Extracted material >>
┄┄┄┄┄┄
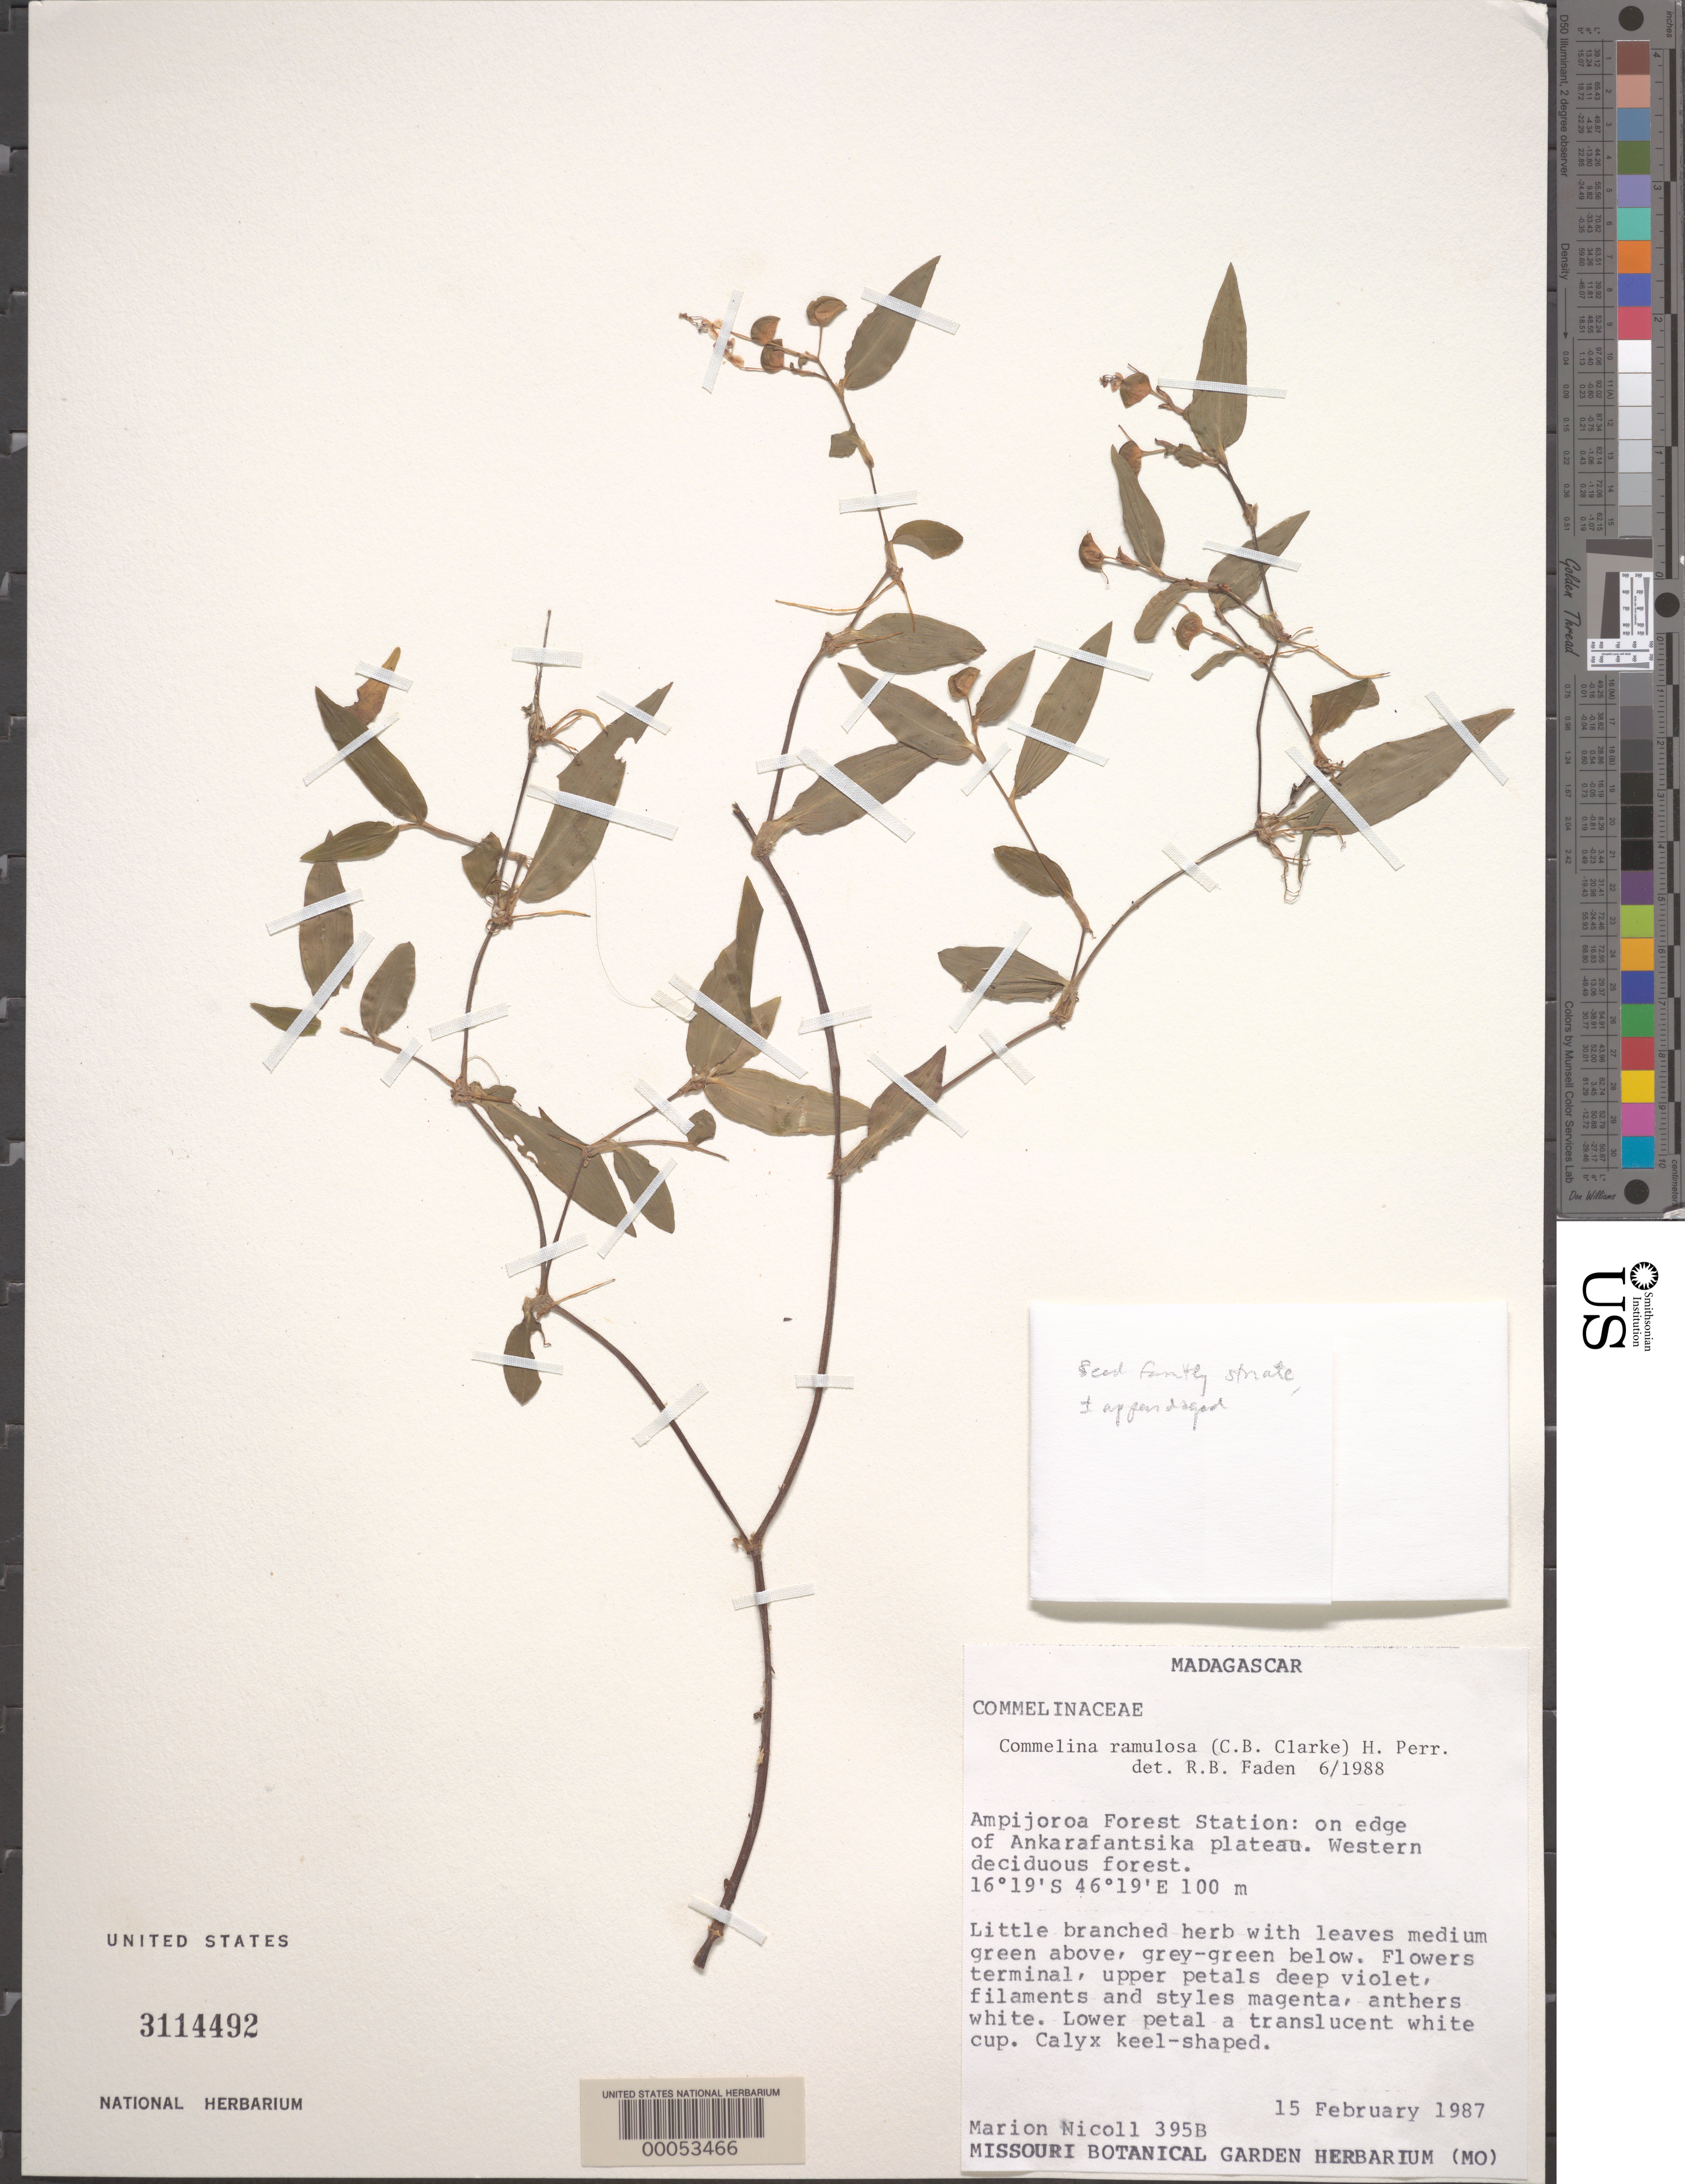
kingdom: Plantae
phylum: Tracheophyta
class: Liliopsida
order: Commelinales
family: Commelinaceae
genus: Commelina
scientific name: Commelina ramulosa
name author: (C.B. Clarke) H. Perrier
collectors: M. Nicoll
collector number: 395b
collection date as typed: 15 Feb 1987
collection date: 1987-02-15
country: Madagascar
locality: Ampijoroa forest station, on edge on of ankarafantsika plateau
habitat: Deciduous forest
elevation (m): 100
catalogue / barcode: US 3114492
┄┄┄┄┄┄
Required task >>
Rewrite every one of the rows above with "habitat" changed to "environment" and everything else left as it is, omitting the picture.

In response >>
kingdom: Plantae
phylum: Tracheophyta
class: Liliopsida
order: Commelinales
family: Commelinaceae
genus: Commelina
scientific name: Commelina ramulosa
name author: (C.B. Clarke) H. Perrier
collectors: M. Nicoll
collector number: 395b
collection date as typed: 15 Feb 1987
collection date: 1987-02-15
country: Madagascar
locality: Ampijoroa forest station, on edge on of ankarafantsika plateau
environment: Deciduous forest
elevation (m): 100
catalogue / barcode: US 3114492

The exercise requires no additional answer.